Ductal Carcinoma in Situ
Ductal carcinoma in situ (DCIS) comprises lesions in which the neoplastic growth of ductal cells is restricted to within the ductal system. DCIS is considered to be a direct precursor of invasive carcinoma. The data to support this paradigm come from small series of patients whose biopsies were misclassified as benign and were found to have DCIS on retrospective review. The incidence of carcinoma in these patients varied from 11% to 53% (74,75,76). Unlike LCIS, all the invasive carcinomas occurred in the ipsilateral breast in the vicinity of the biopsy site.
Mammographic abnormalities, which commonly show microcalcifications, are the most common presentation of DCIS. DCIS may present as a mass with or without nipple discharge. The incidence of DCIS increased 587% from 1973 to 1992 (77). Screening mammography alone cannot account for this dramatic increase.

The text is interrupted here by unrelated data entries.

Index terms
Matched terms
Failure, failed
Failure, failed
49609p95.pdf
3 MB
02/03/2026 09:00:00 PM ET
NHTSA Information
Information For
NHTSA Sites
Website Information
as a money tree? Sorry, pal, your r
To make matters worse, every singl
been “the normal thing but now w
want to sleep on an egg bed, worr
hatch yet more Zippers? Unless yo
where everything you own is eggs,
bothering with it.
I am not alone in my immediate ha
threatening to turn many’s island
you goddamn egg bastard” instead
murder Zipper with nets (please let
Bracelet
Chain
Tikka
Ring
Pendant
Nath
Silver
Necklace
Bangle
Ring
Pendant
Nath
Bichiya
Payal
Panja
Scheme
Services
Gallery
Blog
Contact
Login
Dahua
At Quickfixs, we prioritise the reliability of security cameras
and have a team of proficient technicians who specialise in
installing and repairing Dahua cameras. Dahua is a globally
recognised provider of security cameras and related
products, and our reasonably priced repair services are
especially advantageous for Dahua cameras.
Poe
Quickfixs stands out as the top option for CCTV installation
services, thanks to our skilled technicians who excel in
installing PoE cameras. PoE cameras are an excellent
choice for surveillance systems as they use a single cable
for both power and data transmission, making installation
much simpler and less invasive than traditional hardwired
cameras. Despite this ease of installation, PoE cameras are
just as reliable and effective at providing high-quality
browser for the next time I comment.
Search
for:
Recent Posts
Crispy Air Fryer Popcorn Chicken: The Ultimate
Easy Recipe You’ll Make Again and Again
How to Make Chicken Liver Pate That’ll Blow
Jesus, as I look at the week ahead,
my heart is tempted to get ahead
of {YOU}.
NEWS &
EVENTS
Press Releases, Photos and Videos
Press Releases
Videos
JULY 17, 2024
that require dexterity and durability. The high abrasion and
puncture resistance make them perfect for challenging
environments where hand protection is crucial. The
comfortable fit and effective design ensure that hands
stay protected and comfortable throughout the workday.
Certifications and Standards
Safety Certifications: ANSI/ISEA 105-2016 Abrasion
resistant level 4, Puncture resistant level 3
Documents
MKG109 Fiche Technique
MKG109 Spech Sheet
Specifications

Figure 5.10. Micropapillary ductal carcinoma in situ. The ducts are lined by small papillae without discernible fibrovascular cores. |
The neoplastic cells can show varying degrees of differentiation and architectural patterns. They can involve lobules, and this is referred to as lobular cancerization. The cells may form solid, papillary, micropapillary, clinging, and cribriform patterns. Micropapillary DCIS is more likely to be more multicentric (80%) than other types of DCIS (36%) (78) (Fig. 5.10). Comedo pattern refers to central necrosis in the ducts that are lined by poorly differentiated cells. Comedo DCIS is invariably associated with calcifications (Fig. 5.11). Comedo necrosis was the only factor found to correlate with ipsilateral recurrence in a multivariate analysis of nine histologic features of DCIS in retrospective pathologic analysis of patients accrued to NSABP B-17 (79). A consensus conference in 1997 suggested that nuclear grade (low, intermediate, and high), necrosis, cell polarization, and architectural patterns be mentioned in all diagnosis of DCIS (80). There can be significant interobserver discordance among pathologists in classifying DCIS. The lesions at the interface of ADH and low-grade DCIS can be problematic for the most experienced pathologist (8,9,81). The distinction between LCIS and DCIS can usually be made without difficulty. E-cadherin staining is a useful adjunct in difficult cases since it is almost always shows no staining in lobular proliferations (73).